Question

In the given figure, PQRS is a square and SRT is an equilateral triangle. Prove that $\angle TQR = {15^ \circ }$

Answer 1

Hint: We will first make use of the fact that the sides of an equilateral triangle are equal and then use the fact that sides of a square are equal as well. Now, we will sum all the angles using angle sum property and do some modifications to get the required answer.

Step-By-Step answer:
Since, SRT is an equilateral triangle.
Therefore, SR = RT = ST ……………(1)
Since SR is the side of a square.
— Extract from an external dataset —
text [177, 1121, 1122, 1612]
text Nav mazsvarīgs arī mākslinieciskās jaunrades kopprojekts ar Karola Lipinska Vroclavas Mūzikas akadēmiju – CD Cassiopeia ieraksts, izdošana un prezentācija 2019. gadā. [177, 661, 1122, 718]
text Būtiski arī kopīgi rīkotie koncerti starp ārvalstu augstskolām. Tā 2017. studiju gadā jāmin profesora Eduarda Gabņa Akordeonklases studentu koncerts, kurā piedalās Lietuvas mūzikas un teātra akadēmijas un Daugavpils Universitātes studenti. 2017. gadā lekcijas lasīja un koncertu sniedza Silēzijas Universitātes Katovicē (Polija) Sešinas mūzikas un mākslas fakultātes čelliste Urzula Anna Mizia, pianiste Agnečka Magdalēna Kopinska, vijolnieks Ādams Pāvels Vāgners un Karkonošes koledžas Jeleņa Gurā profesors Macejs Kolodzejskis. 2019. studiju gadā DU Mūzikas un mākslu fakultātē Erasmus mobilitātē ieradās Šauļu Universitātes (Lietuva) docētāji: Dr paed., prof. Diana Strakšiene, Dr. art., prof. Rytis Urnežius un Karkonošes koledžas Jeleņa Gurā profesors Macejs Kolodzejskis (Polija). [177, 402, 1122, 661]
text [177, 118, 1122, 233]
So, SR = RQ = QP = PS ………….(2)
Using the equations (1) and (2), we will then obtain:-
$ \Rightarrow $ SR = RT = ST = RQ = QP = PS
In $\vartriangle TRQ$:-
Since TR = RQ
$ \Rightarrow \angle TQR = \angle QTR$ [Because angles opposite to equal sides in a triangle are equal] ………..(3)
In $\vartriangle TRQ$:-
$ \Rightarrow \angle QTR + \angle TQR + \angle TRQ = {180^ \circ }$ (By Angle Sum Property)
We can rewrite this as:-
$ \Rightarrow \angle QTR + \angle TQR + \angle TRS + \angle SRQ = {180^ \circ }$
Since the angle SRQ is an angle of a square, therefore, it is a right angle.
$ \Rightarrow \angle QTR + \angle TQR + \angle TRS + {90^ \circ } = {180^ \circ }$
Taking the 90 from addition in left hand side to subtraction in right hand side, we will then obtain the following expression:-
$ \Rightarrow \angle QTR + \angle TQR + \angle TRS = {180^ \circ } - {90^ \circ }$
Simplifying the calculations on the right hand side, we will then obtain:-
$ \Rightarrow \angle QTR + \angle TQR + \angle TRS = {90^ \circ }$
Now, we will use equation (3) in the above expression, we will then obtain:-
$ \Rightarrow \angle TQR + \angle TQR + \angle TRS = {90^ \circ }$
Summing up the like terms in the left hand side, we will then obtain:-
$ \Rightarrow 2\angle TQR + \angle TRS = {90^ \circ }$ ………………..(4)
Since $\angle TRS$ is an angle of an equilateral triangle, therefore it is ${60^ \circ }$ in measure.
$ \Rightarrow \angle TRS = {60^ \circ }$
Putting this in the equation (4), we will then obtain:-
$ \Rightarrow 2\angle TQR + {60^ \circ } = {90^ \circ }$
Taking the ${60^ \circ }$ from the addition in left hand side to subtraction in the right hand side, we will then obtain:-
$ \Rightarrow 2\angle TQR = {90^ \circ } - {60^ \circ }$
Clubbing the like terms in the right hand side, we will then obtain:-
$ \Rightarrow 2\angle TQR = {30^ \circ }$
$ \Rightarrow \angle TQR = \dfrac{{{{30}^ \circ }}}{2} = {15^ \circ }$

Hence, proved.

Note: The students must note that we know that in an equilateral triangle, all the sides and all the angles are equal.
Since all the angles are equal, let one angle be x. Then sum all of them and put the sum equal to ${180^ \circ }$, then we will get x to be equal to ${60^ \circ }$.
The students must remember that all the sides of an equilateral triangle and a square are always equal.